A general view of a shopping aisle at Woolworths supermarket in Melbourne, Monday, September 23, 2024. [Source: AAP Image/Con Chronis]
A massive drop in electricity prices has lowered monthly inflation back into the central bank’s target, as mortgage holders cling to hopes of a rate cut.
Inflation cooling to 2.7 per cent in the 12 months to August, down from 3.5 per cent in July, brought it to its lowest point in nearly three years, largely off the back of electricity subsidies.
Federal and state electricity helped bring power bills down 17.9 per cent, the largest annual fall on record.
Electricity bills would have jumped 16.6 per cent since June 2023 without the rebates, according to the Australian Bureau of Statistics.
While inflation is tracking in the right direction, it’s not all good news for mortgage holders, with the trimmed mean – a number that cuts out irregular or temporary prices changes – coming in at 3.4 per cent in August.
Although down from 3.8 per cent in July, it’s still above the Reserve Bank’s target band and the central bank pays more attention to this gauge of underlying inflation when making rates decisions.
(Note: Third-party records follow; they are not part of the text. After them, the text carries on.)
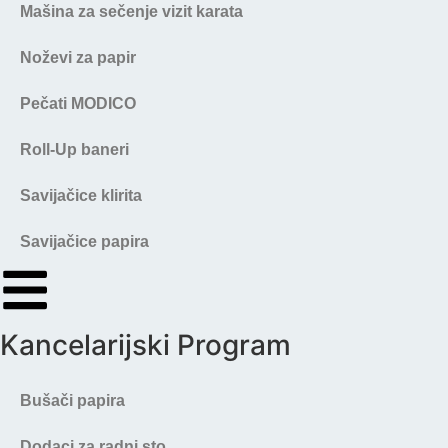
Mašina za sečenje vizit karata
Noževi za papir
Pečati MODICO
Roll-Up baneri
Savijačice klirita
Savijačice papira
Kancelarijski Program
Bušači papira
Dodaci za radni sto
The annual trimmed figure excluded the falls in fuel and electricity.
The volatility of the monthly figure made it less influential than the quarterly one, next due in October, RBA governor Michele Bullock said.
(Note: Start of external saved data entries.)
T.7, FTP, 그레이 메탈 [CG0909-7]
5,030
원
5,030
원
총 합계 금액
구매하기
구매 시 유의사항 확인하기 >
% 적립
Alcohol and tobacco prices rose 6.6 per cent, food and beverages 3.4 per cent, and housing 2.6 per cent in the year to August, but transport fell by 1.1 per cent.
Fuel sank 7.6 per cent.
Interest rate hikes have sought to take the wind off the back of the economy and slow inflation but a rate cut isn’t expected until 2025 after the RBA held rates at 4.35 per cent on Tuesday.
National Australia Bank senior economist Tapas Strickland predicted the headline monthly figure won’t make any difference to the likelihood of the central bank cutting rates
He expects the first cut in May, while economists at ANZ and Westpac have pencilled one in for February.